Родные дети

Татьяна Стригина
               
                Щели в саду вырыты,
                Не горят огни.
                Питерские сироты,
                Детоньки мои!
                Под землёй не дышится,
                Боль сверлит висок,
                Сквозь бомбёжку слышится
                Детский голосок.
               
               
                Анна Ахматова апрель 1942 г.

— ШШсшш-сшш-ссссшш.., — шипит в ночи радиоприёмник. — Фашистские войска осуществляют наступательные движения на Советский Союз... сссшш-шшшш — гражданам необходимо срочно покинуть жилые помещения и спуститься в бомбоубежища!

— Как же замучили эти проклятые фашисты! Когда же от нас отстанут?!
 Слабость до головокружения.
— Нет, я смогу, так надо! — стучит в висках. — Только бы успеть.
 Опираясь руками о ветхую этажерку, с трудом выдвигаю скрипучие ящики шкафа, наспех вынимаю из них свои шерстяные носки, брюки мужа, рубахи сына. Теперь им не пригодится.
— Простите, милые, надо думать о живых.
 Беру с обшарпанной табуретки авоську, когда-то предназначенную для продуктов. Теперь и она не нужна. Триста граммов хлеба можно донести в руках. Второпях засовываю в неё вещи. 
— Это сынкам, сынкам. На фронт. Может, по пути встречу кого из наших сынков.

— Ночной Ленинград. Как же я люблю тебя, мой родной, мой любимый город! Как же больно видеть тебя сейчас таким... Прошу, прости, прости нас, если сможешь! И ещё прошу — потерпи. Вот увидишь, мы справимся, мы выстоим ради нас всех, ради тебя!
 
 Еле волочу ноги по заледенелой тропинке, ведущей в бомбоубежище. В подвале сыро. От запаха плесени начинает подташнивать. Унылый полумрак безысходностью ложится на сутулые плечи ленинградцев. Закрываю глаза. В памяти вновь мелькают недавние события.

 Поезд на Ярославль.
— Дети, становимся ближе — ближе друг к другу. Не растягиваемся. Сейчас зайдёте в вагоны. Поедете одни, без взрослых.
— Мама Лида, а вы когда?
— Потом милая, потом, — на глаза завуча Дет. дома наворачиваются слёзы.
— А куда нас повезут, мама Зина?
— Туда, где нет обстрела и есть еда, — отводя глаза, говорит Зинаида Фёдоровна, одна из учителей.

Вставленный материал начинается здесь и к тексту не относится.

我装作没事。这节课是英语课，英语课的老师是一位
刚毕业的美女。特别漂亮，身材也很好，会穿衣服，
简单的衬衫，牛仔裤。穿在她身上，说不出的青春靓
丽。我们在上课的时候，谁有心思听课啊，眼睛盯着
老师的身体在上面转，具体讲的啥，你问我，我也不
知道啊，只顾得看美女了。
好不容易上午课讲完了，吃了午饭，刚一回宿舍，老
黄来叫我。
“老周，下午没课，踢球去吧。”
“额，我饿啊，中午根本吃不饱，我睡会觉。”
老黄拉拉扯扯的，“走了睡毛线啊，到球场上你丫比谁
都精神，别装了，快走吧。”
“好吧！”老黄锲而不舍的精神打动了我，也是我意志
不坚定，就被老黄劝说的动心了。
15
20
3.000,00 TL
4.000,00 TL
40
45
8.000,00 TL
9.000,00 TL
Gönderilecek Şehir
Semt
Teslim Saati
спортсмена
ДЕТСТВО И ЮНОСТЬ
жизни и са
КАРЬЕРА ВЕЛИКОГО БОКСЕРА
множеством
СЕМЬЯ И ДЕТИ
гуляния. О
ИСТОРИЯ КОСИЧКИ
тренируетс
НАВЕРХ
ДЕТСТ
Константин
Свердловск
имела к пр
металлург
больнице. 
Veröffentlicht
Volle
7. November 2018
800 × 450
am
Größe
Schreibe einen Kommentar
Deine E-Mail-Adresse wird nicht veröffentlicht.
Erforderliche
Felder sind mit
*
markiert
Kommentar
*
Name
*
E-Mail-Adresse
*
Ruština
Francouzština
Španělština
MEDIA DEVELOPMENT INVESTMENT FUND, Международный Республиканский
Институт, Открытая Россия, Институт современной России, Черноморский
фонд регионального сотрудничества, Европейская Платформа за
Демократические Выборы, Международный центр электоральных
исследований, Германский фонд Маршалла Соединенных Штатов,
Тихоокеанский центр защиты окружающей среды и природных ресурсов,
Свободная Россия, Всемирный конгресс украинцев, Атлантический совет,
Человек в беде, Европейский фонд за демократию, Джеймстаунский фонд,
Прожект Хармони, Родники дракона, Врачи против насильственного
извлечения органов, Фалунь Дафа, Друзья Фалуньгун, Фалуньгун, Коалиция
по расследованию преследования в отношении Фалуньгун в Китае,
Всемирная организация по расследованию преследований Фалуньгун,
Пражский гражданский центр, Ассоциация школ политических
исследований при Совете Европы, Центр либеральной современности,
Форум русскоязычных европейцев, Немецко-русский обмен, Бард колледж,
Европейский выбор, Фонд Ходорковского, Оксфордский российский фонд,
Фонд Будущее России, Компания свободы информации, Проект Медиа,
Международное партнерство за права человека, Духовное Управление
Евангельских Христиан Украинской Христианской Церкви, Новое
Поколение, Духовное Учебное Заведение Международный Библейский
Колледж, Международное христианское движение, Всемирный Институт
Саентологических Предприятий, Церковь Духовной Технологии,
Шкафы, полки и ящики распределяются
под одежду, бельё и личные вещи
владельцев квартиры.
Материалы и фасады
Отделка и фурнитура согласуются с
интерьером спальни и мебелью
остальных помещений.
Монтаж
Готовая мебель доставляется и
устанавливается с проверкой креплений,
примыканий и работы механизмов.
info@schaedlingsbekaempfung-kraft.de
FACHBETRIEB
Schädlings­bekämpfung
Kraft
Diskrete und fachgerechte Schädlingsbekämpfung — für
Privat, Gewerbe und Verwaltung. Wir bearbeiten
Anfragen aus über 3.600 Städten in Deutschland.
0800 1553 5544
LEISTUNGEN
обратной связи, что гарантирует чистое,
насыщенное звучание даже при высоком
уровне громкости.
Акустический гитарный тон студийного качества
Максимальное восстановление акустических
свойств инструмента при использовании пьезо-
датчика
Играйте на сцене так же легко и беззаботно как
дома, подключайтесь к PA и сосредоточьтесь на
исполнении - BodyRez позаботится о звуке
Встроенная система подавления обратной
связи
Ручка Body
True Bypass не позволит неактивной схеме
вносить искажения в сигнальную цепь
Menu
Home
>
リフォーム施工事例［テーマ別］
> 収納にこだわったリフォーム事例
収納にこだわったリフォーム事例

— Милые мои дети, родные кровинушки, так бы и отдала вам всю свою жизнь, всю себя, — думаю я. — Но единственное, что я могу сделать для вас, своих шестидесяти четырёх воспитанников — это поправить шапочку, завязать потуже шарфик. Невозможно смотреть в ваши наивно — доверчивые детские глаза, полагающиеся на нас, ваших мам-педагогов. А знаете, что самое страшное? То, что вы даже не понимаете всей трагедии происходящего, того, что путь в Ярославль может оказаться дорогой в никуда. Не осознаёте, что сейчас сядете в поезд и повезут вас одних, совсем одних, беспомощных, словно слепых котят, и что, быть может, уже через несколько минут поезд попадёт под обстрел врага. И никто из вас не будет знать, что делать и куда бежать. А ведь некоторым из вас нет и семи. И никто вас не защитит от фашистских бомб и снарядов, не спасёт от кровавых ранений. Некому будет закрыть в последний раз глаза тех, в чьём хрупком тельце перестанет стучать испуганное сердечко.

  Назад возвращаюсь одна, впереди всех. Иду быстро, не оглядываясь. Тяжело. Никого не хочу ни видеть, ни слышать. Коллеги догадываются, что у меня внутри. Догонять не решаются. Негромко говорят о происходящем:
— Хоть бы только довезли родненьких наших, только бы довезли!..

 Просидев пару часов в бомбоубежище, возвращаюсь понуро домой. Полумрак мрачными тенями крадётся вслед за мной. Пусто и на сердце, и дома. И сынков не встретила. Ещё один день прожит зря.

— Шсшшс-шшсш-сссш.., — вновь шипит радио. — Поезд из блокадного Ленинграда успешно прибыл в Ярославль. Все эвакуированные живы!